Я беру котенка на руки, показываю маме-любовнице.
Она кричит:
– Выброси его сейчас же!
Я подхожу к окну. Там внизу лежит огромная трехцветная кошка. Имперских цветов – черно-желто-белая.
Я вижу, что тут совсем не высоко, и хочу бросить котенка вниз, к кошке.
Котенок изворачивается, вцепляется мне в рукав и говорит:
– Ни хтю, ни хтю!
То есть «не хочу, не хочу» – тонким детским голосом.
Сидит то ли старик, то ли старуха, и не понимает того, что я объясняю. Беспомощная улыбка. Ускользающий взгляд. Жалко.
Мы с Олей ищем, где бы попить кофе. Находим кофейню, там отличный кофе, зато нет никакой еды. Но можно принести с собой. Рядом находим кондитерскую.
Там свежие рулеты с изюмом и орехами. Очень большие.
Я спрашиваю: «Вы можете отрезать половину?» – «Пожалуйста»
Отрезают, кладут в пакет. «С вас четыре тысячи рублей».
Я отказываюсь платить такие деньги, отказываюсь от покупки. Все вокруг меня стыдят. Но я упираюсь – нет, и всё тут. Какой-то джентльмен говорит: «Я возьму, я возьму. А вы странный человек, что не берете».
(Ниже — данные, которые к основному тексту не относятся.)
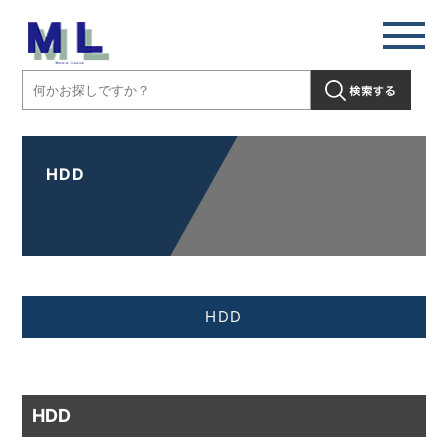
HDD
HDD
HDD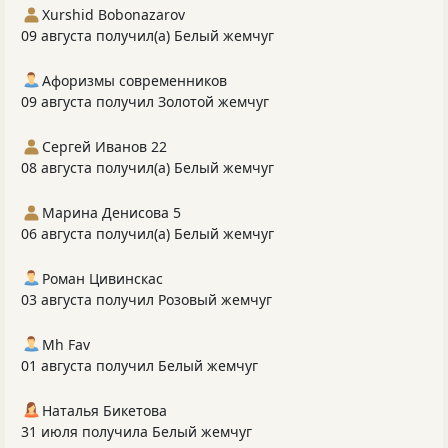
Xurshid Bobonazarov
09 августа получил(а) Белый жемчуг
Афоризмы современников
09 августа получил Золотой жемчуг
Сергей Иванов 22
08 августа получил(а) Белый жемчуг
Марина Денисова 5
06 августа получил(а) Белый жемчуг
Роман Цивинскас
03 августа получил Розовый жемчуг
Mh Fav
01 августа получил Белый жемчуг
Наталья Бикетова
31 июля получила Белый жемчуг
Я грубо говорю ему, чтобы он отстал.
Мы с Олей выходим. Уже сумерки. Мы идем под строительными лесами. Там почти совсем темно. Кругом раздается стук-звон и сразу стон – это прохожие ударяются лбами о металлические стойки лесов.
Я говорю:
«Нет, сто тридцать пять долларов за половинку рулета – да такого нигде в мире нет».
Мы заходим в какое-то очень дешевое и шумное место.
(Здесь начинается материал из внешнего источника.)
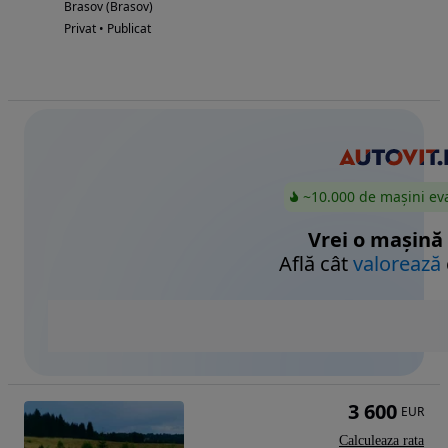
Brasov (Brasov)
Privat • Publicat
~10.000 de mașini ev
Vrei o mașină
Află cât
valorează
3 600
EUR
Calculeaza rata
Я поворачиваюсь в дверях и говорю:
«Давай пойдем еще поищем».
Оля говорит:
«Я устала, я хочу где-то сесть наконец».
Молодой человек покупает какую-то висюльку в ларьке. Продавщица говорит: «Девяносто девять». Он кидает в лоток монеты. Продавщица кричит: «Вы что это мне даете?» Смотрю – правда, не десятки, а какие-то кривые медные бляшки. Продавщица возмущается. Он кидает висюльку обратно.
Я смотрю на висюльку – она красивая, треугольная, но неровная, с синей эмалью. Эмалевыми буковками написано «Liberté, Egalité, Fraternité».
Рядом со мной Ира. Она прикладывает эту штучку к уху. Ей нравится. Она покупает.
Потерял папку, в ней документы и деньги. Потом соображаю, что не потерял, а мне ее не вернули. Еду в такси.
Вижу, что папки у меня нет. Звоню кому-то и кричу:
– Почему ты мне не отдал папку с документами и деньгами! Меня сейчас таксист высадит из машины!
Таксист останавливает машину и говорит:
– У вас нет денег? Тогда выходите.
Я говорю:
– Да что вы! Я пошутил! Есть у меня деньги, езжайте!
И продолжаю орать по телефону, требовать, чтоб мне вернули папку, потому что там деньги и мне нечем расплатиться с таксистом. Чувствую, что совсем запутался.
Голоса: «Тебе никто не поверит! Ты не сможешь уложиться в три тысячи знаков!»
Какие-то люди – редакторы, наверное, – сидят за компьютерами. Они все в темно-вишневых свитерах.
Они говорят:
– Об этом написать невозможно!
– О чем об этом? – спрашиваю я.
– Не валяй дурака, – говорят он. – Сам знаешь!
Мужчина в кафе сидит за столом и рассказывает своим друзьям, как он расстался с одной из двух любовниц.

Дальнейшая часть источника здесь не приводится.